Com uma inflação local acumulada em 13% nos últimos 12 meses, Chapecó apresenta uma rigidez de preços maior que a média nacional. Desta forma, o poder de compra das famílias que recebem entre um e cinco salários mínimos sofreu uma retração significativa neste início de ano.
Perspectivas e dicas para o consumidor em 2026
Economistas da Unochapecó alertam que o primeiro trimestre de 2026 exige um planejamento financeiro rigoroso.
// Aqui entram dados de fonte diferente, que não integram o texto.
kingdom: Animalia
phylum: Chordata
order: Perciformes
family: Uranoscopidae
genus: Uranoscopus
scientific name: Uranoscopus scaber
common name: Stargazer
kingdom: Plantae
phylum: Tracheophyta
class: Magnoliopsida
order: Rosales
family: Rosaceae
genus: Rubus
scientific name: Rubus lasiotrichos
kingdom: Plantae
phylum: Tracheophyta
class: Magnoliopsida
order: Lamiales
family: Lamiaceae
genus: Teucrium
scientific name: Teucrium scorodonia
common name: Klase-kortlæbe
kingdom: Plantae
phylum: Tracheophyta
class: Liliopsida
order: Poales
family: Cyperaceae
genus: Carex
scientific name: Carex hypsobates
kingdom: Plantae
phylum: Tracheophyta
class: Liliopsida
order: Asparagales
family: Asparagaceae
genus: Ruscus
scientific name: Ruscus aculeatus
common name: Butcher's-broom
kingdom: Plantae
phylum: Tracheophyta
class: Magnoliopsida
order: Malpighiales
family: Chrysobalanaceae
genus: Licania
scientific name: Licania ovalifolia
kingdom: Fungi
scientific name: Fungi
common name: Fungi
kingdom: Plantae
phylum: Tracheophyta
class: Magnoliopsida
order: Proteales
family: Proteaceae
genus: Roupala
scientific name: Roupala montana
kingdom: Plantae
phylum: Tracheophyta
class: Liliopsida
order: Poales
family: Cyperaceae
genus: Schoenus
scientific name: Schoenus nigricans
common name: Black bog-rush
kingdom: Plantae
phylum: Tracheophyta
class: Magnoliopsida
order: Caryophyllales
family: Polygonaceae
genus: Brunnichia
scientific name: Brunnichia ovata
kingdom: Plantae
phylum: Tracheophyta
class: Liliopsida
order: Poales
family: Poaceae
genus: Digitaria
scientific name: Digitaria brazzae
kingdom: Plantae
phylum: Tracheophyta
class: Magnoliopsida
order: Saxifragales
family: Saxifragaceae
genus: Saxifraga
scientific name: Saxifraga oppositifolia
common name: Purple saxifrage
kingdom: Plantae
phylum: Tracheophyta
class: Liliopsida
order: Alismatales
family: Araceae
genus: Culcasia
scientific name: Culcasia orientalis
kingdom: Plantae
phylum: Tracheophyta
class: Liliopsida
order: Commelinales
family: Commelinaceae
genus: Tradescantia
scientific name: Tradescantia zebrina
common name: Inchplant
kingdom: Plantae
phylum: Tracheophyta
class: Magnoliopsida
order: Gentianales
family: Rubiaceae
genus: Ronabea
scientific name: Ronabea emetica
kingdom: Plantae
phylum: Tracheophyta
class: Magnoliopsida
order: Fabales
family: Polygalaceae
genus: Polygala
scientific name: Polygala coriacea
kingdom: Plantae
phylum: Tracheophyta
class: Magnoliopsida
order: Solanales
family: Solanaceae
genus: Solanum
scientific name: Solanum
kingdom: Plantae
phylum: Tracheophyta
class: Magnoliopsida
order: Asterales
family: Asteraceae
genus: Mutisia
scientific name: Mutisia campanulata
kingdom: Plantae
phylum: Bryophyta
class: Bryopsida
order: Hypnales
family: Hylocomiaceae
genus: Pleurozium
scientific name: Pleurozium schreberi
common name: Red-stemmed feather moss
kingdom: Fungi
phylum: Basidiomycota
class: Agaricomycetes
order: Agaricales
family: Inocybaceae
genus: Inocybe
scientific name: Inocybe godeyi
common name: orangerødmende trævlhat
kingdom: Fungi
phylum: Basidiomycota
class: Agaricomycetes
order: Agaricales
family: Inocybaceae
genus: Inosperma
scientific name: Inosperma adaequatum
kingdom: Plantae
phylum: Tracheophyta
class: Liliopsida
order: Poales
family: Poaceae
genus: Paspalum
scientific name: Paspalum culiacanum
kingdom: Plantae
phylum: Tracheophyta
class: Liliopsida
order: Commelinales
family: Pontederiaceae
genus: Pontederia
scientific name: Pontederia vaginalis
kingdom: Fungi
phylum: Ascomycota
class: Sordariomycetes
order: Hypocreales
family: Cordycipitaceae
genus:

Além do custo da alimentação, as famílias enfrentam as despesas típicas de janeiro e fevereiro, como o IPVA, IPTU e a compra de material escolar (que já apresenta variações de até 280% no comércio local).
Para mitigar esses impactos, a recomendação para o consumidor local é clara:
- Pesquisa de Preços: A variação entre estabelecimentos em Chapecó continua sendo a melhor oportunidade de economia.
- Valorização do Local: Substituir itens de hortifrúti por produtos da agricultura familiar regional, que sofrem menos impacto dos custos logísticos nacionais.
- Substituição Sazonal: Optar por frutas e verduras da estação para fugir dos picos de preço dos produtos in natura afetados pelo clima.